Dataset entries
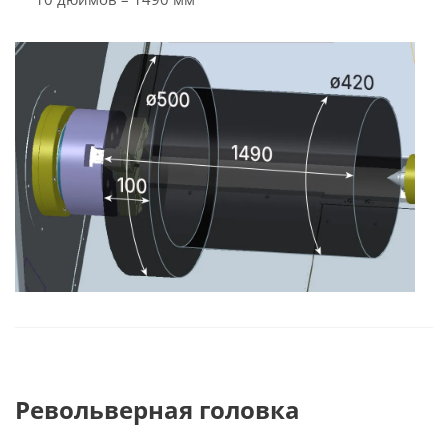
Револьверная головка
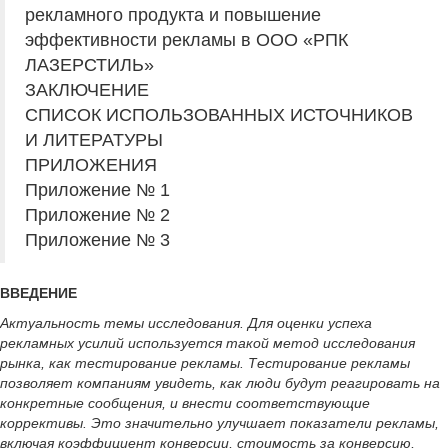
рекламного продукта и повышение
эффективности рекламы в ООО «РПК
ЛАЗЕРСТИЛЬ»
ЗАКЛЮЧЕНИЕ
СПИСОК ИСПОЛЬЗОВАННЫХ ИСТОЧНИКОВ
И ЛИТЕРАТУРЫ
ПРИЛОЖЕНИЯ
Приложение № 1
Приложение № 2
Приложение № 3
ВВЕДЕНИЕ
Актуальность темы исследования. Для оценки успеха
рекламных усилий используется такой метод исследования
рынка, как тестирование рекламы. Тестирование рекламы
позволяет компаниям увидеть, как люди будут реагировать на
конкретные сообщения, и внести соответствующие
коррективы. Это значительно улучшает показатели рекламы,
включая коэффициент конверсии, стоимость за конверсию,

Task brief
Go through the records above. Copy each line in which the string "исследования" appears.

Completed exercise
Актуальность темы исследования. Для оценки успеха
рекламных усилий используется такой метод исследования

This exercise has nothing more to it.